Kate Moss and Freida Pinto turn out for Karl Lagerfeld’s Chanel show
The last day of Paris Fashion Week did not disappoint, with spectacular displays from Karl Lagerfeld for Chanel and the British designer Alexander McQueen. Swarms of paparazzi attended the Chanel show, and security guards had their work cut out protecting the A-list attendees, who included Kate Moss and boyfriend Jamie Hince, Slumdog Millionaire starlet Freida Pinto, Bond girl Olga Kurylenko, British pop queen Lily Allen and uber-photographer Mario Testino (pictured above with Hince, Moss and Claudi Schiffer).
After that hullabaloo came the clothes, which Lagerfeld claims were inspired by Beau Brummell, the Regency dandy and the man credited with inventing the man’s suit. Because the designs were for women, the line was dubbed 'Belle Brummell' - a range of jaunty creations embellished with lace, chiffon and cameo-broached collars and cuffs and complimented by flat-topped boater-style hats.
But the piece de resistance was a twist on Chanel’s legendary cardigan jacket which, according to the Daily Telegraph’s fashion writer Hilary Alexander, returned to what had first inspired it - "knitted in baby-pink wool, turned into a truncated bolero-style, accessorised with matching leg-warmers, armlets, oversized scarves and even the Chanel hat."

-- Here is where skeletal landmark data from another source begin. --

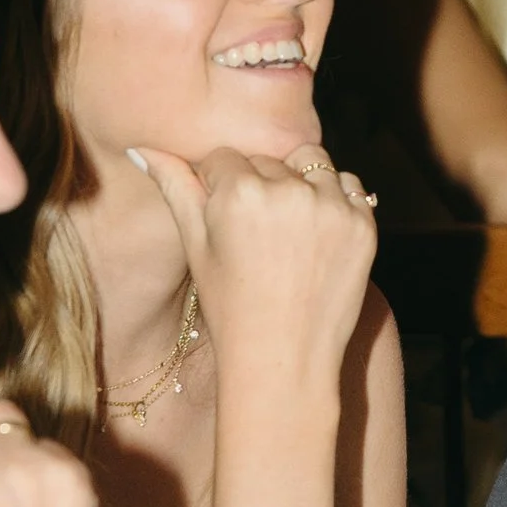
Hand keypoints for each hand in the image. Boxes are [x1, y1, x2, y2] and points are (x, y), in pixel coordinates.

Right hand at [128, 140, 375, 398]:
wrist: (285, 357)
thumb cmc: (231, 305)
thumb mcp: (196, 247)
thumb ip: (175, 188)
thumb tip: (142, 149)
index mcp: (239, 192)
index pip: (224, 157)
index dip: (220, 187)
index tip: (227, 222)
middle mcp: (289, 191)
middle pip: (268, 160)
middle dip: (260, 185)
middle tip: (257, 234)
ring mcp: (331, 206)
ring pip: (311, 163)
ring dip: (300, 183)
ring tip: (287, 231)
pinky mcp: (364, 223)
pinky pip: (348, 186)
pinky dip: (333, 200)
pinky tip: (316, 236)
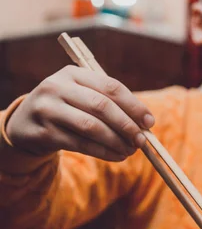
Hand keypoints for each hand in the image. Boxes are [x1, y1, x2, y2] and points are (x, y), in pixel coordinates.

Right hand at [6, 66, 154, 161]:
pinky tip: (116, 156)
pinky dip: (103, 152)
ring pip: (91, 127)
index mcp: (72, 72)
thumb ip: (109, 103)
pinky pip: (80, 144)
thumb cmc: (66, 108)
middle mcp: (57, 87)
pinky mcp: (44, 132)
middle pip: (101, 106)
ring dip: (116, 141)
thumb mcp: (82, 96)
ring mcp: (48, 110)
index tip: (149, 121)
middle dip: (126, 125)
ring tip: (131, 150)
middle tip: (142, 140)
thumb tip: (145, 123)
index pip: (110, 86)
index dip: (133, 105)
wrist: (25, 124)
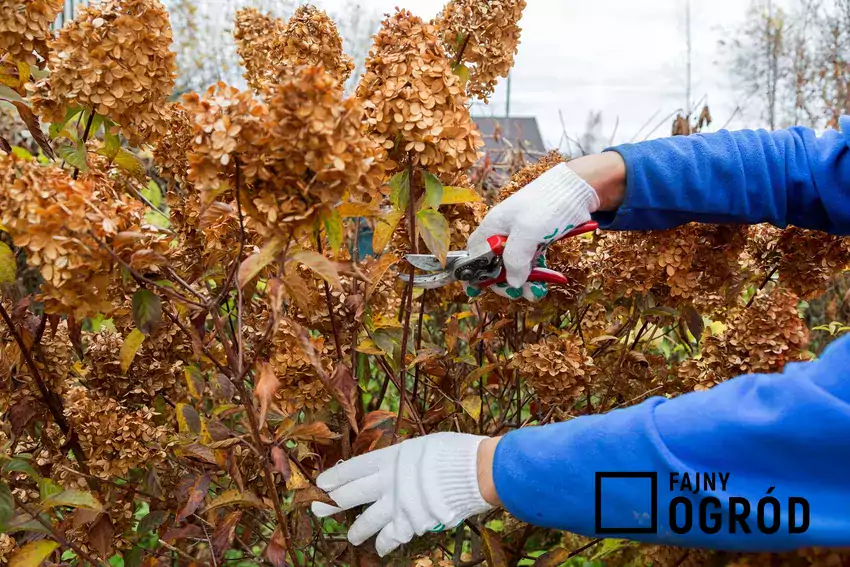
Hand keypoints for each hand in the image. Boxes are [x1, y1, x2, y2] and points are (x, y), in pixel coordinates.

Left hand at [311, 433, 493, 556]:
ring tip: (352, 537)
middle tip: (318, 509)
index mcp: (389, 458)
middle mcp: (388, 482)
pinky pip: (392, 537)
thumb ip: (402, 460)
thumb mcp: (421, 447)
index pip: (353, 469)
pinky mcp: (412, 523)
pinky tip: (381, 548)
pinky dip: (386, 543)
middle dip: (332, 503)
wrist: (475, 471)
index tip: (321, 484)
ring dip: (357, 530)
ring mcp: (398, 505)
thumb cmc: (452, 452)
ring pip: (367, 521)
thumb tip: (393, 468)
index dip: (335, 477)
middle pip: (352, 495)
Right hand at [465, 161, 603, 298]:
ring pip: (515, 265)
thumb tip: (513, 284)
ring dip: (522, 282)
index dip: (472, 271)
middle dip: (503, 281)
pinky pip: (531, 262)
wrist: (576, 190)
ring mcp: (521, 237)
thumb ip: (515, 259)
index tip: (476, 290)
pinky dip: (535, 275)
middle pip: (494, 263)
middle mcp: (504, 232)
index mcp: (493, 226)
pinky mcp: (538, 241)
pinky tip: (542, 285)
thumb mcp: (527, 233)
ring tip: (533, 294)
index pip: (474, 252)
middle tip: (514, 293)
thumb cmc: (546, 206)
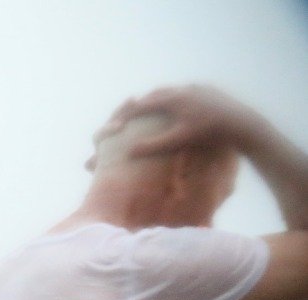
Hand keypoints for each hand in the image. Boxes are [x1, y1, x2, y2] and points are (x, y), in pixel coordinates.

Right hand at [100, 84, 265, 157]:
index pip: (142, 104)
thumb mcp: (178, 140)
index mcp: (172, 99)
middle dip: (141, 103)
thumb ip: (153, 145)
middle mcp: (183, 89)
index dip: (126, 113)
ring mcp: (197, 88)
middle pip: (155, 94)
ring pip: (171, 92)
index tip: (116, 122)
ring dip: (159, 99)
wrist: (241, 122)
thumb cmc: (209, 133)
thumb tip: (128, 152)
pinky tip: (179, 109)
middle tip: (131, 113)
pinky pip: (186, 93)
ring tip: (153, 109)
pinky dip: (176, 99)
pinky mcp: (209, 90)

While this was great stuff, many thought it was eclipsed by Alexander McQueen’s collection, which attracted hoops and whistles of approval from the assembled fashionistas. Working with a palette of graphic black, red and white, McQueen took staples like the skirt suit and the strapless cocktail dress and added his trademark risque twist - one gown was made entirely from black feathers, with its sculpted bouffant sleeves suggesting a swan hurtling into flight.
At one point a heap of rubbish was dumped on the catwalk and models, their faces covered in white and their mouths an oversized smear of red lipstick, a la Heath Ledger in the last Batman movie, picked their way around it like slum-dwelling scavengers searching for food. A nod, perhaps, to the recession.